El tiempo pasaba lento. Se derretía. Se derretía como en un cuadro de Dalí y los empezaba ahogar. Se deslizaba por las esquinas de la habitación, por la cabeza de Gastón, por las cuerdas de su guitarra, por entre las notas del tema de System of a Down, por debajo de la ceniza del cigarrillo, en los ojos de Lata, en la pared del balcón, en el nunca del Negro, en el cielo y en las alas de Fuentes.

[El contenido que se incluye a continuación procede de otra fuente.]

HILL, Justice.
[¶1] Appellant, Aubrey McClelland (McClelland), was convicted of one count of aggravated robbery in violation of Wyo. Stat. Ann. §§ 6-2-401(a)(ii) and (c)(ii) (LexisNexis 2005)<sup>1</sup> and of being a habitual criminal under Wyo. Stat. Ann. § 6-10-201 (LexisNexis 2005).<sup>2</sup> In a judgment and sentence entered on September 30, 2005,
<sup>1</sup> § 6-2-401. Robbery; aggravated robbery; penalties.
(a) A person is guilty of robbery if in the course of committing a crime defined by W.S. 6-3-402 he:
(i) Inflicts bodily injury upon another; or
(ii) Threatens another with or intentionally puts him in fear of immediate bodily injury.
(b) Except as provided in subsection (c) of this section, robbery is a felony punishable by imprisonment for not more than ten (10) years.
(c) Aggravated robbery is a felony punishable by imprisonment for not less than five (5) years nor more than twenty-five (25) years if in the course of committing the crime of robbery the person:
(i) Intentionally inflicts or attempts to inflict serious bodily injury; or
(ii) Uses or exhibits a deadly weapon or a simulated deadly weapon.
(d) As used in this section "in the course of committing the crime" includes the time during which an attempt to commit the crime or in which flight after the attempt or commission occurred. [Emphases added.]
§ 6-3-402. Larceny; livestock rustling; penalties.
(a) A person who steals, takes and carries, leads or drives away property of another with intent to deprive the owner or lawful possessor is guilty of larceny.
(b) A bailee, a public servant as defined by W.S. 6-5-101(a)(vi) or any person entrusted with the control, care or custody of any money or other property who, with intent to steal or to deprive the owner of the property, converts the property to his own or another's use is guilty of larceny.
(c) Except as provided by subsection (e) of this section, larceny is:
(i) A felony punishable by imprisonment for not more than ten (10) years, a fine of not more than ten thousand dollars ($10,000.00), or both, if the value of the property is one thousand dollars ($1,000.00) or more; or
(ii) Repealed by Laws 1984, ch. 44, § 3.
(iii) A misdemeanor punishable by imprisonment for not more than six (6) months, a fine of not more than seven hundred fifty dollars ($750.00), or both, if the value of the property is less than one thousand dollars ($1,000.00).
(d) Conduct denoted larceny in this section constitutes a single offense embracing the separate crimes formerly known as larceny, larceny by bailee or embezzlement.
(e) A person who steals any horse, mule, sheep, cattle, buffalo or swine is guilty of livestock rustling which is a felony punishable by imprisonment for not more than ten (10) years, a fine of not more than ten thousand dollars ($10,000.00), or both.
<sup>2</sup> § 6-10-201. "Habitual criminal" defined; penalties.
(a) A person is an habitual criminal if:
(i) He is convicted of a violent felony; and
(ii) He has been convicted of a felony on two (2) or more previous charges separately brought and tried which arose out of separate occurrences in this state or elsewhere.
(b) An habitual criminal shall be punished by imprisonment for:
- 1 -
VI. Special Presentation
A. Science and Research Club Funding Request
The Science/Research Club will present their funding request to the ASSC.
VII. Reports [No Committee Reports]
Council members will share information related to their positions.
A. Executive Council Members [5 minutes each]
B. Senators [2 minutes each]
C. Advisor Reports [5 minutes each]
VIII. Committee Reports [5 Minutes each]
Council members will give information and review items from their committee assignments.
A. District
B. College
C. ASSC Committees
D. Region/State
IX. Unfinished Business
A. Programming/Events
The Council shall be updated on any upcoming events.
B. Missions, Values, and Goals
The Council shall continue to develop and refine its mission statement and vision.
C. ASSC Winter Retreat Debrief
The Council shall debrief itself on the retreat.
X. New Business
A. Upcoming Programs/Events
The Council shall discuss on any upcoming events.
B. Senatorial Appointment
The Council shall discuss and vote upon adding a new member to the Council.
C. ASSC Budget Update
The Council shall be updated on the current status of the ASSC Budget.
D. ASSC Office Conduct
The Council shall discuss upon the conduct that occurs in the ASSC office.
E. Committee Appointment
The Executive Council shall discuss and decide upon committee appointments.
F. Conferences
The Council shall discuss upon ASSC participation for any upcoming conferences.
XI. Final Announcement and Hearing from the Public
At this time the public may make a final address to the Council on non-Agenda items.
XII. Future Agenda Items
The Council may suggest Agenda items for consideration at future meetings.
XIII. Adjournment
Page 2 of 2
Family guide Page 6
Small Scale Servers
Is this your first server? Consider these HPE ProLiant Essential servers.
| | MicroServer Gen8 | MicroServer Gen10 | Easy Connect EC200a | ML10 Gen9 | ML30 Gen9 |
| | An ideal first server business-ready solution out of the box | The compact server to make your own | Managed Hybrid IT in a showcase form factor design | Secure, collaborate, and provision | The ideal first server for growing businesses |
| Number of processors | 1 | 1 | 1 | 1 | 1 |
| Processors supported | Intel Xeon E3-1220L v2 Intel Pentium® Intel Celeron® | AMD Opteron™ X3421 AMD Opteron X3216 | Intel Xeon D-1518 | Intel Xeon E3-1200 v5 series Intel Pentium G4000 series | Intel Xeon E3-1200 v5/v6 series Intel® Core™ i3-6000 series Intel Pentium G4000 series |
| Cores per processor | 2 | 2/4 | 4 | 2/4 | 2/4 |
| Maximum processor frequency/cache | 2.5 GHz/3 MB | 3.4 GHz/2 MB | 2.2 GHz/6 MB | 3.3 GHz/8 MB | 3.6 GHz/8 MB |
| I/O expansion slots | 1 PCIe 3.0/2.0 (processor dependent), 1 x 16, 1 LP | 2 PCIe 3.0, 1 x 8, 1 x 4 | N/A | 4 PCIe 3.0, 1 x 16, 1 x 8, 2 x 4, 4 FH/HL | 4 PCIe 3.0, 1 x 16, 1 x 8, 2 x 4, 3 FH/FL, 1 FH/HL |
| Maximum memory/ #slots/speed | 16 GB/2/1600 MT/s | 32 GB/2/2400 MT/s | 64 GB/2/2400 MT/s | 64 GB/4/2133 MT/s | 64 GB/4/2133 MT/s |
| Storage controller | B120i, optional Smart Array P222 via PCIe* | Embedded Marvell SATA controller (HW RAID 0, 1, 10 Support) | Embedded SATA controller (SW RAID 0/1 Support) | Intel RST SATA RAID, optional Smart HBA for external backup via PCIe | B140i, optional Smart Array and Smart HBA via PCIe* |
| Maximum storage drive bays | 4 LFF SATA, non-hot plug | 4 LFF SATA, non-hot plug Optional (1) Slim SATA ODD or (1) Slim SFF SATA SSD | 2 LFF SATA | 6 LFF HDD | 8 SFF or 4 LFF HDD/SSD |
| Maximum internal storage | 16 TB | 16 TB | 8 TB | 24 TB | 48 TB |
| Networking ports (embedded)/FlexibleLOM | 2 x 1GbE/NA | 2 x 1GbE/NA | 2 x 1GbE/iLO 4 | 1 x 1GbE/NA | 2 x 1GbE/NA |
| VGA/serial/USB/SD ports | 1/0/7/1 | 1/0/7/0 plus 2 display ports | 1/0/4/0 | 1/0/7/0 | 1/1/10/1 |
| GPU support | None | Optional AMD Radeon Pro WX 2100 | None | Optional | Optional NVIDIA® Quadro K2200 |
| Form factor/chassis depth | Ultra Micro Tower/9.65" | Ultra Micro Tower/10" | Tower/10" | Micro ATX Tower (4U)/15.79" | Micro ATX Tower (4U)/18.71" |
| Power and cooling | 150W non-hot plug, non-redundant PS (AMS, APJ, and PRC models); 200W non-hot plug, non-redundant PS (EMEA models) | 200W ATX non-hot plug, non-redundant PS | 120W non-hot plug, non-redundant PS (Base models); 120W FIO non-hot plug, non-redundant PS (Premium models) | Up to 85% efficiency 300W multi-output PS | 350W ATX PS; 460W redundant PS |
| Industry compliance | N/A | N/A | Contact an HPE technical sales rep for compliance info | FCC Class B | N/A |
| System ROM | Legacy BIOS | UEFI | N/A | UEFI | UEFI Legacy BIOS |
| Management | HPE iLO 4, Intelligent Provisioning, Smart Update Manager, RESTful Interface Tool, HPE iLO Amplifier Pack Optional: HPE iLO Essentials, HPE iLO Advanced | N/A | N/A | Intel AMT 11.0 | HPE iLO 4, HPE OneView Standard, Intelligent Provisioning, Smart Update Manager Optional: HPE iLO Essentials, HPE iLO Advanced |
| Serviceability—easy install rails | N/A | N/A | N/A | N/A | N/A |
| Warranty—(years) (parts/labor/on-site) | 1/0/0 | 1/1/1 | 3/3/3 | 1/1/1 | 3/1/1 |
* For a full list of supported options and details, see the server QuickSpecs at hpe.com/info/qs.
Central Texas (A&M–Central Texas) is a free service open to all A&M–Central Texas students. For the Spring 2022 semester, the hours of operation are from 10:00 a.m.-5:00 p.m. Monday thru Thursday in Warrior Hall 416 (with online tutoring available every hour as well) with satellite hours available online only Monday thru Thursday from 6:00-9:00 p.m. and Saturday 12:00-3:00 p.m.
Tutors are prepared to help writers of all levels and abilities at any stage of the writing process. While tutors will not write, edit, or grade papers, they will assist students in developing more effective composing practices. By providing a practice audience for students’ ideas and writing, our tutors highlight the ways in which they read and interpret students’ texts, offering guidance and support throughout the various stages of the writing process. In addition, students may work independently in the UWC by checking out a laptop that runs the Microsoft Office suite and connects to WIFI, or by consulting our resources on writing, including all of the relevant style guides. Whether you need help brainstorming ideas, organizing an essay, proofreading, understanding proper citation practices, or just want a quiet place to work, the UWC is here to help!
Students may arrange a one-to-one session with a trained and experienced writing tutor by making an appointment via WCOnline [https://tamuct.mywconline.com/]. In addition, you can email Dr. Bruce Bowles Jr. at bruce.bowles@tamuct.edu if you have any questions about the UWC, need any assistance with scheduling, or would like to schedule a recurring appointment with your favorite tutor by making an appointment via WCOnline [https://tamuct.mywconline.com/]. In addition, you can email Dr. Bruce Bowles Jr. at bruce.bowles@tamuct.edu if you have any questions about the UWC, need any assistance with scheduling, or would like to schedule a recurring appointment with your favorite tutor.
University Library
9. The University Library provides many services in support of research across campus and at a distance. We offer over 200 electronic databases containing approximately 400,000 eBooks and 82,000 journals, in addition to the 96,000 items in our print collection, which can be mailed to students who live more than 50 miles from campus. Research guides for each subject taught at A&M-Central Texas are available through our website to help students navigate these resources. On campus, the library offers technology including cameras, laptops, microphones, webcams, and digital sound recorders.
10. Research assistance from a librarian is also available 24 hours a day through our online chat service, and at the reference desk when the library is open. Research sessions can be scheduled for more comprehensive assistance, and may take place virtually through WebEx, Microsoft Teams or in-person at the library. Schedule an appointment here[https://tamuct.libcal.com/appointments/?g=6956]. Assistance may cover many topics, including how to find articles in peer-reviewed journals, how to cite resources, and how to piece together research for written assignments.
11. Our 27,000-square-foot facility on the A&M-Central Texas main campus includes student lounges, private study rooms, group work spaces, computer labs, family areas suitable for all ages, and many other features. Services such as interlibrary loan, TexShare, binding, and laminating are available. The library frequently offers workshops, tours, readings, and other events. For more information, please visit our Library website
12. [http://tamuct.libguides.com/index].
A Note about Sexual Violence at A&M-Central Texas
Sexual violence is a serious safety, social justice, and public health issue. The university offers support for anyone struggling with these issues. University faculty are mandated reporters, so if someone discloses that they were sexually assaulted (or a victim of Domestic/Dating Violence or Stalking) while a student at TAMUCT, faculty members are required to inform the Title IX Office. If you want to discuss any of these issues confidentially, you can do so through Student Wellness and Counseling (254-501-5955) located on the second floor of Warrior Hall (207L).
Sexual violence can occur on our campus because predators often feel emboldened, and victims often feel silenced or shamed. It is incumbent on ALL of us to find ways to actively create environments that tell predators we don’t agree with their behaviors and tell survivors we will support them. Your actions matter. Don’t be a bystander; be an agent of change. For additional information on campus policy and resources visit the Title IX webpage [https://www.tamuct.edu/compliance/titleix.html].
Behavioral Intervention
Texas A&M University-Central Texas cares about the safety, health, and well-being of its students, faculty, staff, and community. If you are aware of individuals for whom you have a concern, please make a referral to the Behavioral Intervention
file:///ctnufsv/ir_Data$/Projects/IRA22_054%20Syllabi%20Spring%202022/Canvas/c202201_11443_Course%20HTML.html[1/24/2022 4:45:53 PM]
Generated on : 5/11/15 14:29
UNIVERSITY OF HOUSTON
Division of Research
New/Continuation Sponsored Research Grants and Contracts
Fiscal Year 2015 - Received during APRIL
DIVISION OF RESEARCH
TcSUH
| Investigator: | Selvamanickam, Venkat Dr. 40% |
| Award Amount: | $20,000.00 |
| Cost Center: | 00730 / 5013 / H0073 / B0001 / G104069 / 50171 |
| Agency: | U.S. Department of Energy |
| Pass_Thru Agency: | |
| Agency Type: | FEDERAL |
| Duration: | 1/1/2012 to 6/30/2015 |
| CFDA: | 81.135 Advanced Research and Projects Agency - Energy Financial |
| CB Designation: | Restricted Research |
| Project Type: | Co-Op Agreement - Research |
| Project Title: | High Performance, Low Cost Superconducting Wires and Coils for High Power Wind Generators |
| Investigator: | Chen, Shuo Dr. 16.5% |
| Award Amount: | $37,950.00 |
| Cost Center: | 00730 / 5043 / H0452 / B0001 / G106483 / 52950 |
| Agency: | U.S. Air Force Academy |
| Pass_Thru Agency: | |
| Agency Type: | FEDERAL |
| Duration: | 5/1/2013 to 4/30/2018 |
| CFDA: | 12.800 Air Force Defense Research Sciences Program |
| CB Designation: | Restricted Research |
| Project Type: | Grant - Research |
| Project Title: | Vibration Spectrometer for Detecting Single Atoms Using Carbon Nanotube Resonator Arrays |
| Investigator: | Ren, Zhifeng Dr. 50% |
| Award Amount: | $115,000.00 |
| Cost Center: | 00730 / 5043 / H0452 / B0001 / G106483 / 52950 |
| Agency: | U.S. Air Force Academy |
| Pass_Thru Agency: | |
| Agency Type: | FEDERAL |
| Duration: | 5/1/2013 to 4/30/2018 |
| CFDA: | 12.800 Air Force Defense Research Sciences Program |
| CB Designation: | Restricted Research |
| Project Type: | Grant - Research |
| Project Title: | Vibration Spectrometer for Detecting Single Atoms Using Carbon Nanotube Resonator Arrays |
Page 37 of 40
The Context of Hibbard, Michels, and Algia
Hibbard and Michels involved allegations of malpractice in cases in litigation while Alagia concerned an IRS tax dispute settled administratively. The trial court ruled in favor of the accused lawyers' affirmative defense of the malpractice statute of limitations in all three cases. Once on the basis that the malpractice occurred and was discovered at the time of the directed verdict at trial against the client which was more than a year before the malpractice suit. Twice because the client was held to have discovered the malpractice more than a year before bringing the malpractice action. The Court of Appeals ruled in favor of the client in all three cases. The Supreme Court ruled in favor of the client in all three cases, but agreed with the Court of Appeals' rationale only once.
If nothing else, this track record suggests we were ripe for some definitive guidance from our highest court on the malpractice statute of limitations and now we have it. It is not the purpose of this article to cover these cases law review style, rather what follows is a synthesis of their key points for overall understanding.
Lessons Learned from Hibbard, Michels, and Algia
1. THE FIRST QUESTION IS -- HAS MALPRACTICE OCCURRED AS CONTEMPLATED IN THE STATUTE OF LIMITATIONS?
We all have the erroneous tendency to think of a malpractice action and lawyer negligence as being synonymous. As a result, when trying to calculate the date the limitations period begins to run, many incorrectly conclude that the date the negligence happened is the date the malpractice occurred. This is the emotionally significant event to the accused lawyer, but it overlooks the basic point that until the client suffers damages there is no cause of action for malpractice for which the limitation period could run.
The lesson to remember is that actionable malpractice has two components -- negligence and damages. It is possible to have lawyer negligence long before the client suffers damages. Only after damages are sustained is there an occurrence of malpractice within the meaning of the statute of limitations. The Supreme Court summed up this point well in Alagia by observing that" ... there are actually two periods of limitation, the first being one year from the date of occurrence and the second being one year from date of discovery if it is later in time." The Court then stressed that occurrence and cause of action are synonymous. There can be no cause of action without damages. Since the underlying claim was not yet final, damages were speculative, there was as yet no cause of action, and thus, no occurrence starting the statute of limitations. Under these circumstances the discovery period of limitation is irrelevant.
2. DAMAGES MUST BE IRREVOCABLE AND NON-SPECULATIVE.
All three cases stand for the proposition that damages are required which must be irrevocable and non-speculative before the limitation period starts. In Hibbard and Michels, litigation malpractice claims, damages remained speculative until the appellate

es culpa de él nunca nos debió haber dicho eso hecho eso y nada de esto hubiera pasado mierda mierda
nononononononononononononononono
No debimos haber venido
Si solo tuviera las alas para poder irme de acá

Hubo un golpe en la puerta.

no quiero no quiero por favor no los culpen yo fui yo fui el y yo y nadie mas
No. Ya es hora de enfrentarlo
Nunca debimos haberlo ni pensado
Quiero salir volando

Los goznes empezaron a saltar

               nunca pensé que al formar esta banda esto iba a pasar no quería antes éramos chicos teníamos sueños
Pensá, pelotudo. Ya no podés escapar.
No debimos haber confiado.
¿Y si lo intento?

La puerta saltó.

Gastón lloró (Yo no quería ¿por qué?)
Lata exhaló el humo (No podés escapar)
El Negro gritó. (Silencio)
Fuentes voló. (Viento)

               Y en medio de su sollozo, en medio de lo que se los levantaban y se los llevaban, en medio de los “Policía Federal, quedan detenidos”, en medio del caos, de la vida y de la muerte, Gastón completó, en su sollozo y como si hubiera leído su mente, los pensamientos del Negro.